Their movements are a constant negotiation between stillness and agency.
Yet, for all the evocative ambience, this is a corporeal work more than anything. Their movements are a constant negotiation between stillness and agency. Each moment of leaning forward, each micro-pause suspended in gravity, becomes an anticipation. Someone always cuts the stillness, an almost invisible tilt that provokes the next motion. What Jaczewska offers here is a tightly knit system of intra-actions. The dancers are not moving for a cause or a problem, but for the sake of the movement itself: configurations, reconfigurations, pairs and trios dissolve into solitary walk. The choreography is minutious, and formally precise at first, and it is built through a repetition of gestures connected to each of the dancers.

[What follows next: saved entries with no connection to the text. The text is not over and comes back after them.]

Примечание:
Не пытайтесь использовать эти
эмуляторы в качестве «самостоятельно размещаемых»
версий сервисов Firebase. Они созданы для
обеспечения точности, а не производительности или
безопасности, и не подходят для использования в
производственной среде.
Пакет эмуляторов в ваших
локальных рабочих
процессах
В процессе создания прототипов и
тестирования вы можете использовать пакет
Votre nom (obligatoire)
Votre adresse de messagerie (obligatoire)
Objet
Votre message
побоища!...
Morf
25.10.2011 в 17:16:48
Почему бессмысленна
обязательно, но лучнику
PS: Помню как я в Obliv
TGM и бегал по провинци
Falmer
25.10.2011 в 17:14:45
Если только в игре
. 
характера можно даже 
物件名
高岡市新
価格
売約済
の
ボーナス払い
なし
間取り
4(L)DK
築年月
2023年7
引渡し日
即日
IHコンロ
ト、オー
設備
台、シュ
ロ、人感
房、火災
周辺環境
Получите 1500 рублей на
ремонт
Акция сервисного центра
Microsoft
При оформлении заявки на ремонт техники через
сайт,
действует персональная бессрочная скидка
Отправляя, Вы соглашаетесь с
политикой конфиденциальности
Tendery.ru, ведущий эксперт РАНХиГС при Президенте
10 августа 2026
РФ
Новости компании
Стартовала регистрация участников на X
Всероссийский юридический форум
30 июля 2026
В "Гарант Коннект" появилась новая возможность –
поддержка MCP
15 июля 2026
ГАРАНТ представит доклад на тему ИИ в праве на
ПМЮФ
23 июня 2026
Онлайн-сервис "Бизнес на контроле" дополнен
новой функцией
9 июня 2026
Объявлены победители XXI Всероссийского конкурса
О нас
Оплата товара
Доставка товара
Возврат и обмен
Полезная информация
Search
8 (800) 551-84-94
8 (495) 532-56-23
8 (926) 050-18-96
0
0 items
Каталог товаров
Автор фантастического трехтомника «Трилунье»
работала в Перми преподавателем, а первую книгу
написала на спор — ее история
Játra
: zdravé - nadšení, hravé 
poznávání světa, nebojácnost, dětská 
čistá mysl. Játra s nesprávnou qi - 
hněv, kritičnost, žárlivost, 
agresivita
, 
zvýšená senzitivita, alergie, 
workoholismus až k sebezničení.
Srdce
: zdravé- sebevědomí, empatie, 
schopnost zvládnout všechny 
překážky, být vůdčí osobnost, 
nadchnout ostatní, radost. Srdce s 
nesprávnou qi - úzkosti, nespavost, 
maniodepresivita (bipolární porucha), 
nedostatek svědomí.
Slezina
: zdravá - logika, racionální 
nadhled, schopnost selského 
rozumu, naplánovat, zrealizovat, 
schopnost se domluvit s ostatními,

They repeat their movements or poses in variations without a clear meaning, just like materials, deconstructing the deconstruction.

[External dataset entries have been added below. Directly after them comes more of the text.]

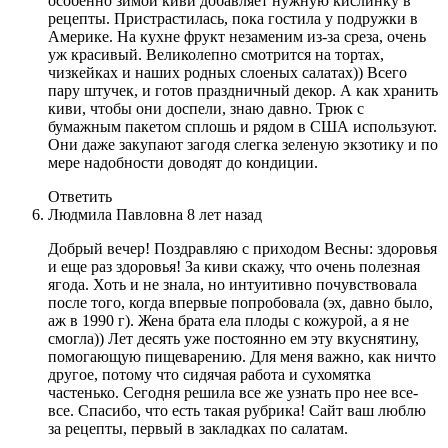
особенно зимой киви добавляет нужную кислинку в
рецепты. Пристрастилась, пока гостила у подружки в
Америке. На кухне фрукт незаменим из-за среза, очень
уж красивый. Великолепно смотрится на тортах,
чизкейках и наших родных слоеных салатах)) Всего
пару штучек, и готов праздничный декор. А как хранить
киви, чтобы они доспели, знаю давно. Трюк с
бумажным пакетом сплошь и рядом в США используют.
Они даже закупают загодя слегка зеленую экзотику и по
мере надобности доводят до кондиции.
Ответить
Людмила Павловна
8 лет назад
Добрый вечер! Поздравляю с приходом Весны: здоровья
и еще раз здоровья! За киви скажу, что очень полезная
ягода. Хоть и не знала, но интуитивно почувствовала
после того, когда впервые попробовала (эх, давно было,
аж в 1990 г). Жена брата ела плоды с кожурой, а я не
смогла)) Лет десять уже постоянно ем эту вкуснятину,
помогающую пищеварению. Для меня важно, как ничто
другое, потому что сидячая работа и сухомятка
частенько. Сегодня решила все же узнать про нее все-
все. Спасибо, что есть такая рубрика! Сайт ваш люблю
за рецепты, первый в закладках по салатам.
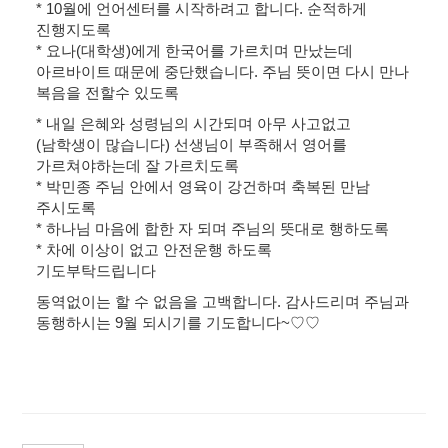
* 10월에 언어센터를 시작하려고 합니다. 순적하게
진행지도록
* 요나(대학생)에게 한국어를 가르치며 만났는데
아르바이트 때문에 중단했습니다. 주님 뜻이면 다시 만나
복음을 전할수 있도록
* 내일 은혜와 성령님의 시간되며 아무 사고없고
(남학생이 많습니다) 선생님이 부족해서 영어를
가르쳐야하는데 잘 가르치도록
* 박민종 주님 안에서 영육이 강건하며 축복된 만남
주시도록
* 하나님 마음에 합한 자 되며 주님의 뜻대로 행하도록
* 차에 이상이 없고 안전운행 하도록
기도부탁드립니다
동역없이는 할 수 없음을 고백합니다. 감사드리며 주님과
동행하시는 9월 되시기를 기도합니다~♡♡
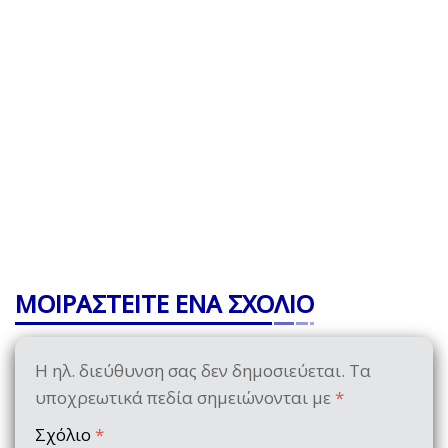
ΜΟΙΡΑΣΤΕΙΤΕ ΕΝΑ ΣΧΟΛΙΟ
Η ηλ. διεύθυνση σας δεν δημοσιεύεται.
Τα
υποχρεωτικά πεδία σημειώνονται με
*
Σχόλιο
*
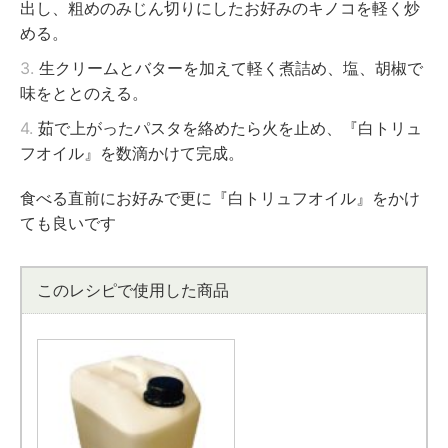
出し、粗めのみじん切りにしたお好みのキノコを軽く炒
める。
3.
生クリームとバターを加えて軽く煮詰め、塩、胡椒で
味をととのえる。
4.
茹で上がったパスタを絡めたら火を止め、『白トリュ
フオイル』を数滴かけて完成。
食べる直前にお好みで更に『白トリュフオイル』をかけ
ても良いです
このレシピで使用した商品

When the music accelerates, the bodies respond. One performer’s hand rises and as if resisting something moves towards the ground, while another performer frames her head in a sharp triangle. Somewhere around the middle of the piece, I sense this gesture transforming into a recognisable meaning. The movements are now repeated in pair, and we see the dancers jostle or drag each other in a scene depicting violence: the previously detached movements now become a symbolic scene of state power: The police brutally arresting someone. The bodies fall to the floor as if dead. This feels like a natural end.
Yet the piece refuses to stay within the comfort of easily digestible symbolism. It resists interpretation and insists on our careful attention. As if nothing happened, the dancers return to the vocabulary they just dismantled, as if rebuilding a ruin without blueprints. Movements become freer and more fluid; breathing becomes heavier; humour slips through fatigue; but their faces remain unreadable. We are faced with their gaze, but I am not sure how to react. Are we analysed, are we judged, or should we be scared? When they leap toward us with hands cutting through the air, we flinch, only for them to freeze before contact. The attempt is unclear, like everything else. And this may be precisely the point.
Jaczewska’s method, drawn from béton brut, translates the roughness of architecture into corporeal rhythms. An ending is as abrupt as a power cut. Everything turns dark, just to reveal the very same stage embraced by the walls. What remains is grey, that most unassuming of colours, the one through which all others must pass. It holds both the impenetrable and the tender, the collective and the individual. It is monolithic yet permeable, cold yet carrying heat. Walls, forms and bodies. In other words, ‘Brut’ teaches us that movement, like concrete, is a matter of weight, of how much history a body can hold before it cracks, or begins, finally, to breathe.